▸ **Work request**
Please output the parenting text on handling toddler misbehavior, shown below, in full and word for word.

▸ **Source text**

╭──

2. Move your child to a different location

Granted, redirection isn’t always possible or even appropriate. If your toddler hits you in the face, you don’t redirect her toward something else she can hit.

In that case, moving her to a different location is the first and necessary step. Perhaps she’s overstimulated by the environment or she’s about to hurt someone or break something. She might just need to crumble in your arms and cry, away from the situation that triggered her behavior.

Still, that doesn’t mean she can’t learn something valuable. If she hit another child, acknowledge her emotions (“You felt mad that he took your toy”) and show empathy (“I’d feel mad, too”). Then, explain why the behavior is wrong (“We don’t hit because it hurts”) and what she can do instead (“Next time, say ‘Stop'”).

3. Babyproof your environment

Slash the number of times you say “no” by preventing the misbehavior to begin with. Think of the times you’ve told your child to stop playing with the phone when you could’ve tucked it out of reach. Or those times you have to keep moving him away from the stairs when a simple baby gate would do the trick.

╰──

▸ **Provided records**

╭──

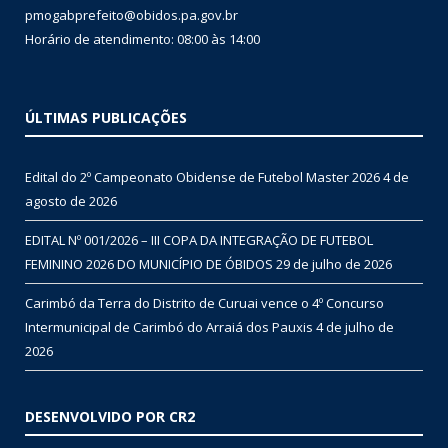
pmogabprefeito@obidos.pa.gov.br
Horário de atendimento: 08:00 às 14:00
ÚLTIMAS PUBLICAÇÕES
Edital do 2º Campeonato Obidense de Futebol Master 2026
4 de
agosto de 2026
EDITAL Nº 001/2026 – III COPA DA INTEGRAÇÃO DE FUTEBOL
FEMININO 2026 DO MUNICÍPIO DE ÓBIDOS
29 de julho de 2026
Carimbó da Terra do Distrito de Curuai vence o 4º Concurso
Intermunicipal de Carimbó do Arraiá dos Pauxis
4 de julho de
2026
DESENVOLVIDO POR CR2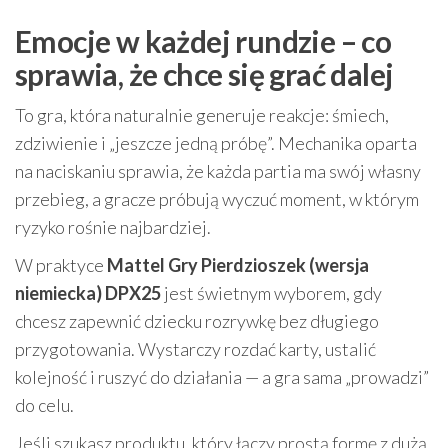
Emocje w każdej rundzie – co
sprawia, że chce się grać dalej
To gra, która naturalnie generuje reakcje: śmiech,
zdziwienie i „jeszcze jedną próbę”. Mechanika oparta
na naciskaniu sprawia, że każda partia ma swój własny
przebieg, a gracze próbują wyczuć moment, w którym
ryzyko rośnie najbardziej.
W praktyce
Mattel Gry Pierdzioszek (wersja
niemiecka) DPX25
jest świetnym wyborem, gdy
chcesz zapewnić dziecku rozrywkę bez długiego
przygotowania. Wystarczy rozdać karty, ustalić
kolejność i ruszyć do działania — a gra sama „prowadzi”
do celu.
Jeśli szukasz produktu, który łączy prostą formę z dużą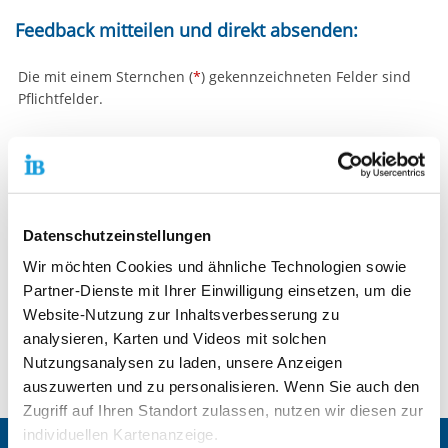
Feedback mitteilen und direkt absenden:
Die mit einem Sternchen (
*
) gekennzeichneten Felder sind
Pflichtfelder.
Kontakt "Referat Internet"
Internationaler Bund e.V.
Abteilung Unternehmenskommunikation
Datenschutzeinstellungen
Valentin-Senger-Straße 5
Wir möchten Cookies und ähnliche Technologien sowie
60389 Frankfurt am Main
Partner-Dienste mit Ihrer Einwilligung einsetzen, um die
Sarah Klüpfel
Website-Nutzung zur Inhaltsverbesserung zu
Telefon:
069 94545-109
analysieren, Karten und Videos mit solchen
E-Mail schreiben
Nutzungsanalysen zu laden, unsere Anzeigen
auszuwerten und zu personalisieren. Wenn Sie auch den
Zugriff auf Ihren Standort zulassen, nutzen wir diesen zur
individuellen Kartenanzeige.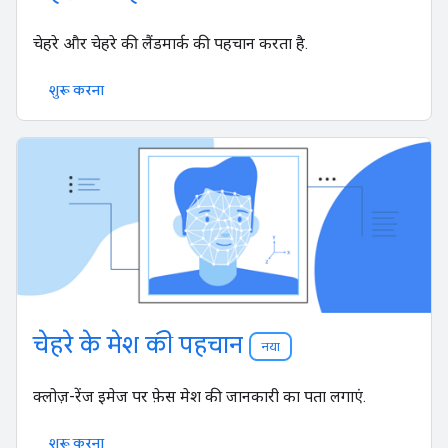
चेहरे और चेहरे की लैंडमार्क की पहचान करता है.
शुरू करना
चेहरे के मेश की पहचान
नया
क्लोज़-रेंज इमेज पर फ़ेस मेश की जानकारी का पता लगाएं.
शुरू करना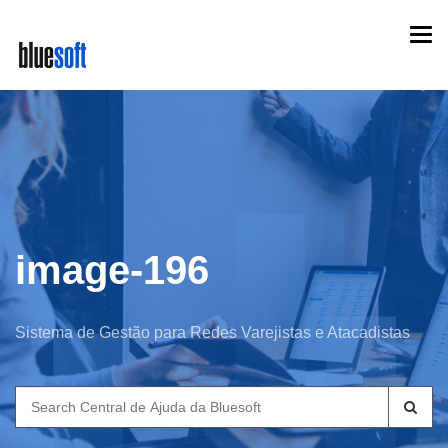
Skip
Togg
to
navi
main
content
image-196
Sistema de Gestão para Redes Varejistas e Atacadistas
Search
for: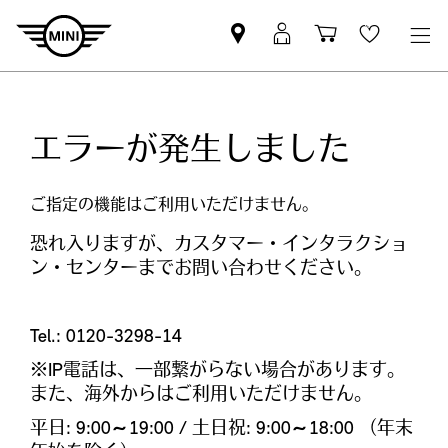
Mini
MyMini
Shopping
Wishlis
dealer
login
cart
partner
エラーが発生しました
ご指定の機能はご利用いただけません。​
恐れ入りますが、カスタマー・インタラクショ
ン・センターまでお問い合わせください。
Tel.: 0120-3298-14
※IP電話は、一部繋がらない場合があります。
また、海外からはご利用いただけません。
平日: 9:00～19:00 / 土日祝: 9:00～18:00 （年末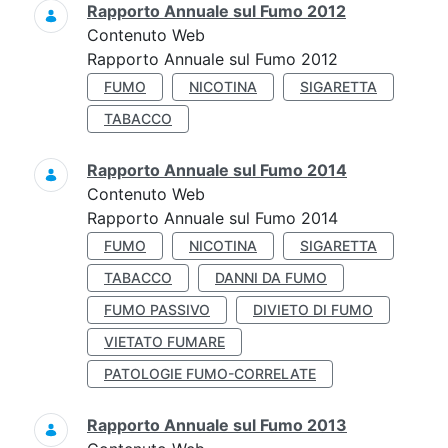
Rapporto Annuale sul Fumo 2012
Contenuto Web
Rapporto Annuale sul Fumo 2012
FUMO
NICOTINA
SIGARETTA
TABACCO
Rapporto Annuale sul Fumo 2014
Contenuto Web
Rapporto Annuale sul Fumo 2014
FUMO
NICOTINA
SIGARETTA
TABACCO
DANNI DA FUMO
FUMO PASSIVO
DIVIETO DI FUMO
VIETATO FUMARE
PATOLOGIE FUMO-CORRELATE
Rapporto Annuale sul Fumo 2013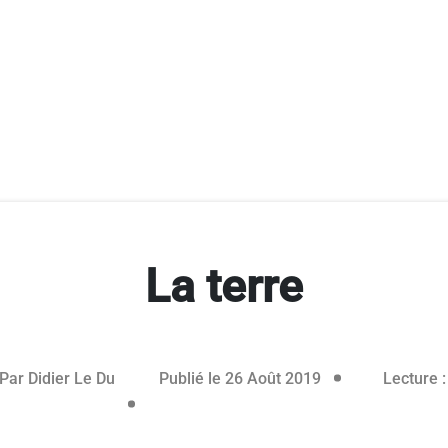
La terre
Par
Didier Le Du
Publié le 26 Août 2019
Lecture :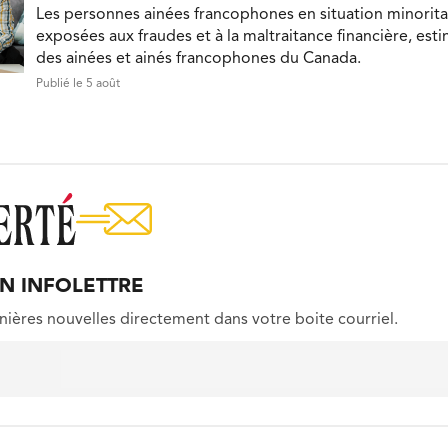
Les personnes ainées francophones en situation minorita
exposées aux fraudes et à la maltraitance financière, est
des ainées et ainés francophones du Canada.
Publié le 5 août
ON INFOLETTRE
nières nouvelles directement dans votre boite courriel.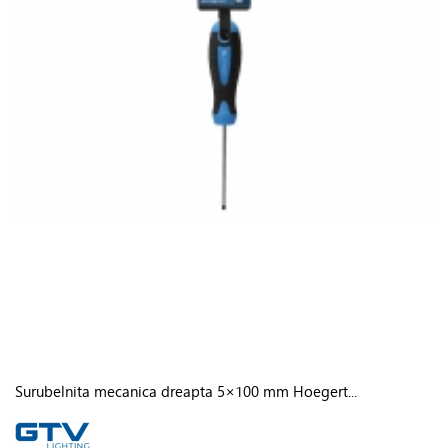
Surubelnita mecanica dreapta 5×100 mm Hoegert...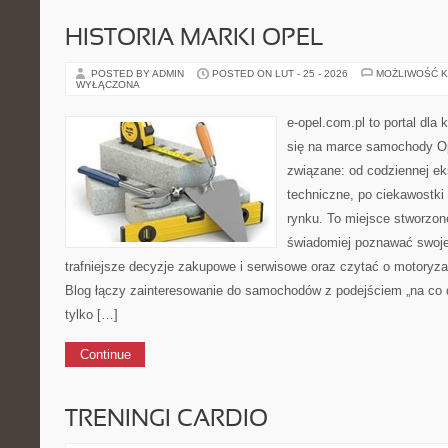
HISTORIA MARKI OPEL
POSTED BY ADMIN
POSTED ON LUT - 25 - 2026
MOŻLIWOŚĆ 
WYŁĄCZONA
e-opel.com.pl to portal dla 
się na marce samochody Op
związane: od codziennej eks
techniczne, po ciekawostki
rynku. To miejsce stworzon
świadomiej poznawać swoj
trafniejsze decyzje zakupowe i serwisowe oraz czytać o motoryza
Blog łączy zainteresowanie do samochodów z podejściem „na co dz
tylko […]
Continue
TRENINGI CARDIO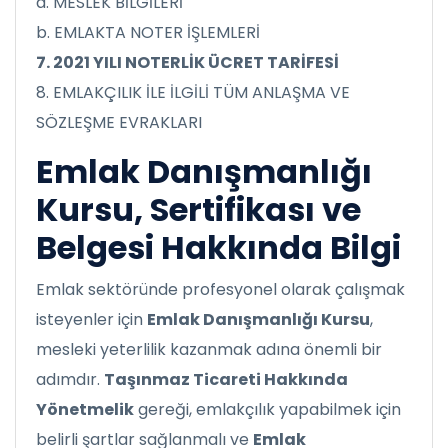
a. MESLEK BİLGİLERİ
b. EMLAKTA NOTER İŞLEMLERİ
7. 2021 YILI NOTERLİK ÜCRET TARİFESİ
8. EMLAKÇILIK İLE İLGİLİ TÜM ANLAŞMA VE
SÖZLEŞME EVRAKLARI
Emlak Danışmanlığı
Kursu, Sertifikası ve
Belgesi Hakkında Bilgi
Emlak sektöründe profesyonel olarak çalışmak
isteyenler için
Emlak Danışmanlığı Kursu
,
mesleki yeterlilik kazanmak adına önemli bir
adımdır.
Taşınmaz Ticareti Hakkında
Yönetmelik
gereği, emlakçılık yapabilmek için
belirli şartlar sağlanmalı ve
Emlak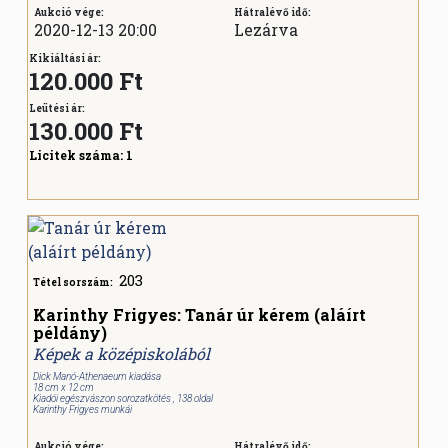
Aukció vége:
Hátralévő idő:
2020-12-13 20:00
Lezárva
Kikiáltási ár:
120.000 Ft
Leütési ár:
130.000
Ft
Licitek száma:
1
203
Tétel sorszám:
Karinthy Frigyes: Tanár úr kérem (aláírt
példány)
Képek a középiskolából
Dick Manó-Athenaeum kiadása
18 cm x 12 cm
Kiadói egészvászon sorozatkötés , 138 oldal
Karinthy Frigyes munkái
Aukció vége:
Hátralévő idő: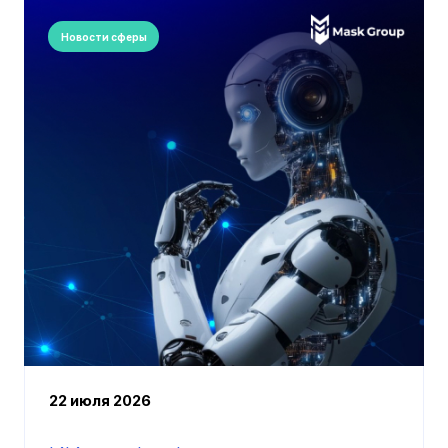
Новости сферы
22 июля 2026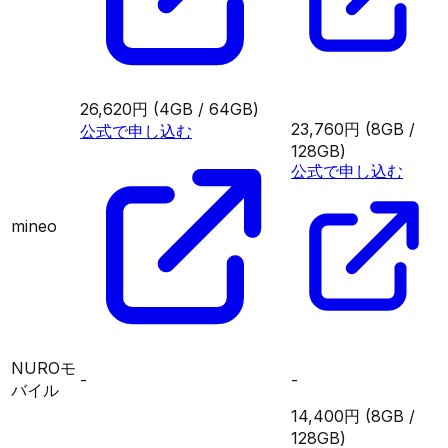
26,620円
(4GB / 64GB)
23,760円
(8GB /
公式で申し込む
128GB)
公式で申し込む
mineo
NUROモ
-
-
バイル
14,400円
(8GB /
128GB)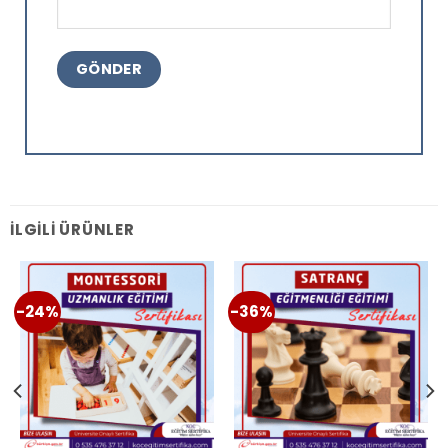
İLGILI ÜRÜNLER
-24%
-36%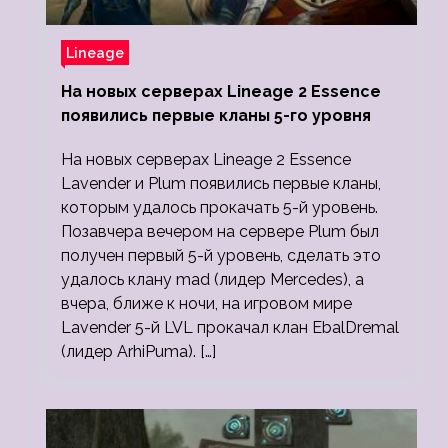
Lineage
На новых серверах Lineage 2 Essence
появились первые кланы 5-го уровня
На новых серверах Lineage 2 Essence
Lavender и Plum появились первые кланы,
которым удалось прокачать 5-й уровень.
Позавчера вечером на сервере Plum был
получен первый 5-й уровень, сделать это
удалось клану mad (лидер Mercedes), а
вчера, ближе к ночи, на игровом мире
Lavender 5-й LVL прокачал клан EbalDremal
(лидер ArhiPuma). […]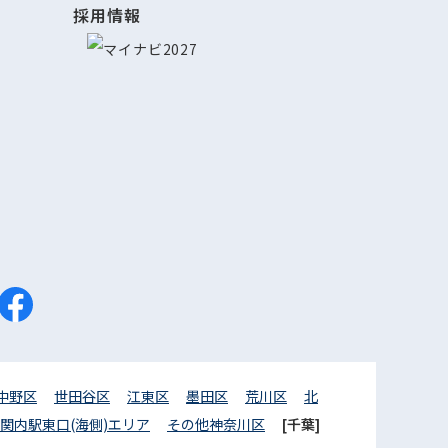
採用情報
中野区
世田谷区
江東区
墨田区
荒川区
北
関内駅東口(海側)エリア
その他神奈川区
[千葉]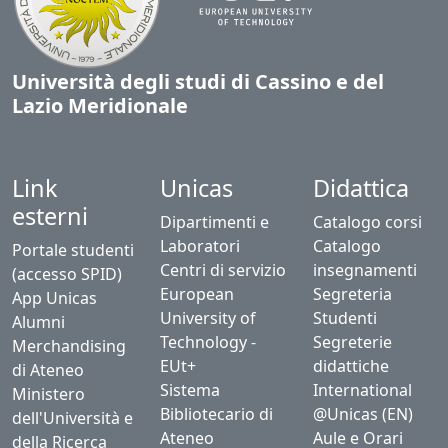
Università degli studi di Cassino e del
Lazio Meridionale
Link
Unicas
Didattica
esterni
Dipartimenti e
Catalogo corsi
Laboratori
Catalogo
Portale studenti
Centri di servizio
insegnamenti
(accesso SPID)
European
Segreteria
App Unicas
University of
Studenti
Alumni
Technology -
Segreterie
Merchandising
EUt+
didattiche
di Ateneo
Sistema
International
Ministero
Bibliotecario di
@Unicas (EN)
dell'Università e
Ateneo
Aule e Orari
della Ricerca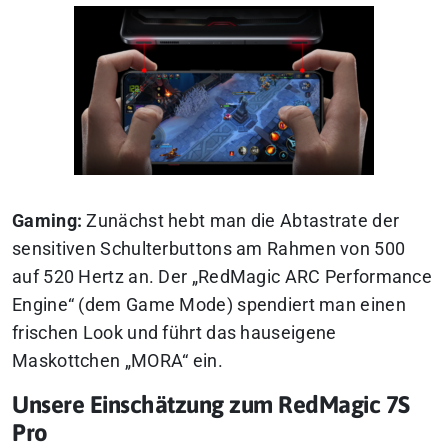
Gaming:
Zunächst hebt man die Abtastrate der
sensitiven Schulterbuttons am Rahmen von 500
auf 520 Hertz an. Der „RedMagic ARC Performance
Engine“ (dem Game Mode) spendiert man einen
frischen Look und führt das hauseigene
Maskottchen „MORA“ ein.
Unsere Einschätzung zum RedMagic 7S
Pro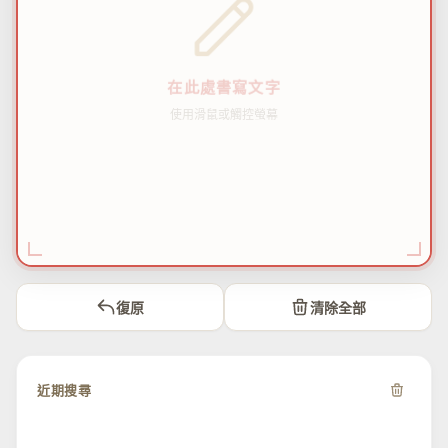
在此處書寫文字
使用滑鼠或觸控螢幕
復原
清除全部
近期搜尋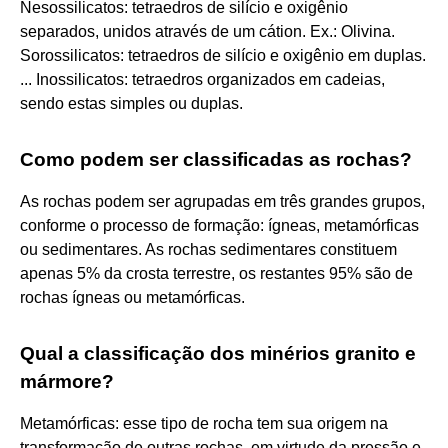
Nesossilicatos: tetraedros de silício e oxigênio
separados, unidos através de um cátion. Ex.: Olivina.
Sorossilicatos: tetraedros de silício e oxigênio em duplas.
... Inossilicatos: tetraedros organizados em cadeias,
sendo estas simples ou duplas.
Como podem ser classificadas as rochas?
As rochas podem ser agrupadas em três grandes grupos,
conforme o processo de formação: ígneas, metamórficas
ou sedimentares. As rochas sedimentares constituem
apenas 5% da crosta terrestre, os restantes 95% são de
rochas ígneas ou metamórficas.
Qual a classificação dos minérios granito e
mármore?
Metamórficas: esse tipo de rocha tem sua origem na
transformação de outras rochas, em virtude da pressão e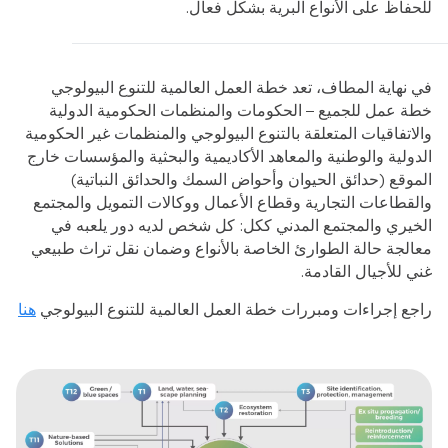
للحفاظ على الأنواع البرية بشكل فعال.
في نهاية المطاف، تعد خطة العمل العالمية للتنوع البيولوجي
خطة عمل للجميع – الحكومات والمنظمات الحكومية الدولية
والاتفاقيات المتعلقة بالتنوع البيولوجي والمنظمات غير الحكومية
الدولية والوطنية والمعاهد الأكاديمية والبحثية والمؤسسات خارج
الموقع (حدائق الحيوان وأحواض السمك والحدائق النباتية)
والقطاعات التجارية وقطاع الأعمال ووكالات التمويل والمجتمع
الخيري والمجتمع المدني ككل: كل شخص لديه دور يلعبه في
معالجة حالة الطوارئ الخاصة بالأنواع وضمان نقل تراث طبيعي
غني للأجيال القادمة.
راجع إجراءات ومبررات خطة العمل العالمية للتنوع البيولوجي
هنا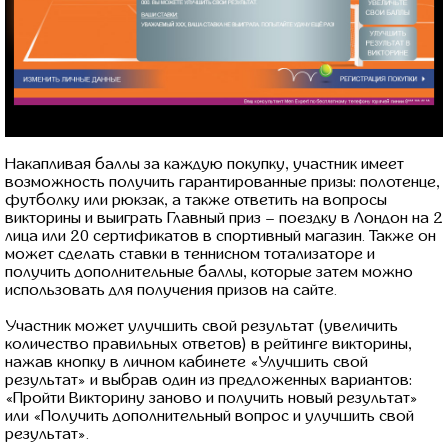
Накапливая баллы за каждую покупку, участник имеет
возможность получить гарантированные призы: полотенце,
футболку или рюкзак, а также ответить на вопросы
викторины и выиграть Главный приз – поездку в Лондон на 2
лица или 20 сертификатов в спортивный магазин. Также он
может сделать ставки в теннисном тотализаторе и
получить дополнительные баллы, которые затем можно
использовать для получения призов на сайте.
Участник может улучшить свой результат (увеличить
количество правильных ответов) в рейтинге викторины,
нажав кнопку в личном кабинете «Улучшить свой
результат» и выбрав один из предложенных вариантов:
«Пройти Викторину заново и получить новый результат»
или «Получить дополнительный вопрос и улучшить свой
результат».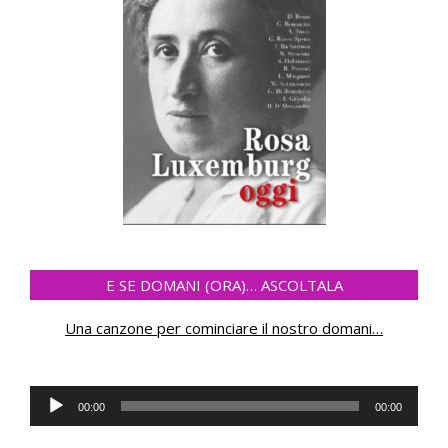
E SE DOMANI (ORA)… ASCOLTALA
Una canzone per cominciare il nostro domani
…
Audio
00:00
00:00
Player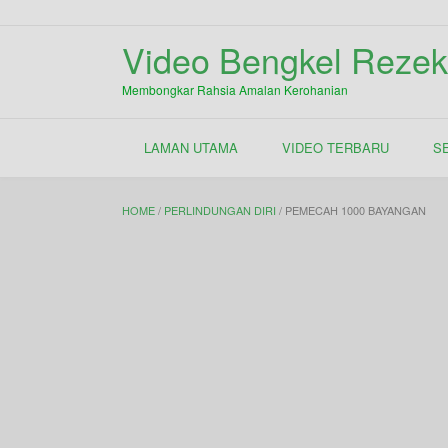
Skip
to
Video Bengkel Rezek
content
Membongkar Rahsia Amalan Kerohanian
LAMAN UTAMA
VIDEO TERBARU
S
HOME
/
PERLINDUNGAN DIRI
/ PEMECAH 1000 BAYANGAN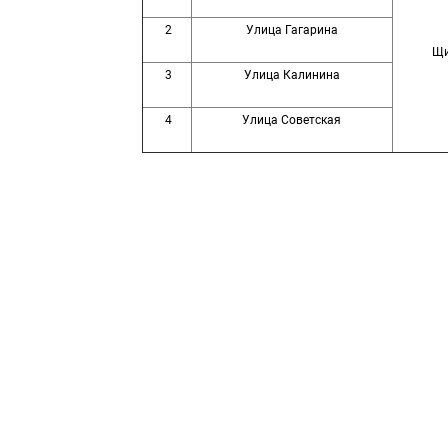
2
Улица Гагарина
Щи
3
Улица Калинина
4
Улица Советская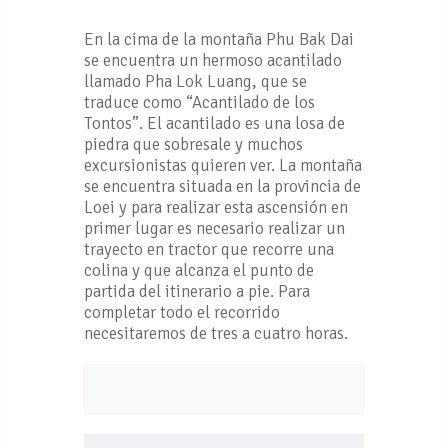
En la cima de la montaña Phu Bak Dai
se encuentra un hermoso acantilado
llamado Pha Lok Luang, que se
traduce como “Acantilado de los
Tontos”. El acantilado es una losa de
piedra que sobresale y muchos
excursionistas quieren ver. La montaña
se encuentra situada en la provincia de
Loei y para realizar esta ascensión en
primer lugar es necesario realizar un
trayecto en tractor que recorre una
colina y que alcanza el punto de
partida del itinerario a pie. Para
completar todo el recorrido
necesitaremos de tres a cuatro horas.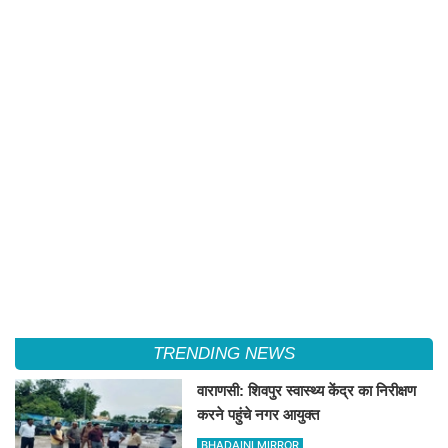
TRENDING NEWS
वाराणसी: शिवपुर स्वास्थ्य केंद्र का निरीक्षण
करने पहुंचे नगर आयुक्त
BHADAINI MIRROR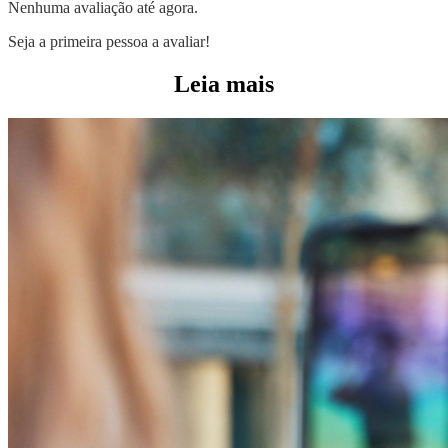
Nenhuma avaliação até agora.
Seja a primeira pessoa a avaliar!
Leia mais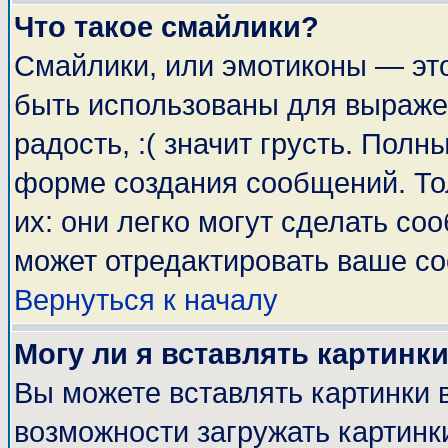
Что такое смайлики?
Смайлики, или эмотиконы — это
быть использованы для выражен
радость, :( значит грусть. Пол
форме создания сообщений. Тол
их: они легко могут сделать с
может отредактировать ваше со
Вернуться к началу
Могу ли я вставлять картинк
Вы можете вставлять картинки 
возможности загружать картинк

╰──

▸ **Your solution**
2. Move your child to a different location

Granted, redirection isn’t always possible or even appropriate. If your toddler hits you in the face, you don’t redirect her toward something else she can hit.

In that case, moving her to a different location is the first and necessary step. Perhaps she’s overstimulated by the environment or she’s about to hurt someone or break something. She might just need to crumble in your arms and cry, away from the situation that triggered her behavior.

Still, that doesn’t mean she can’t learn something valuable. If she hit another child, acknowledge her emotions (“You felt mad that he took your toy”) and show empathy (“I’d feel mad, too”). Then, explain why the behavior is wrong (“We don’t hit because it hurts”) and what she can do instead (“Next time, say ‘Stop'”).

3. Babyproof your environment

Slash the number of times you say “no” by preventing the misbehavior to begin with. Think of the times you’ve told your child to stop playing with the phone when you could’ve tucked it out of reach. Or those times you have to keep moving him away from the stairs when a simple baby gate would do the trick.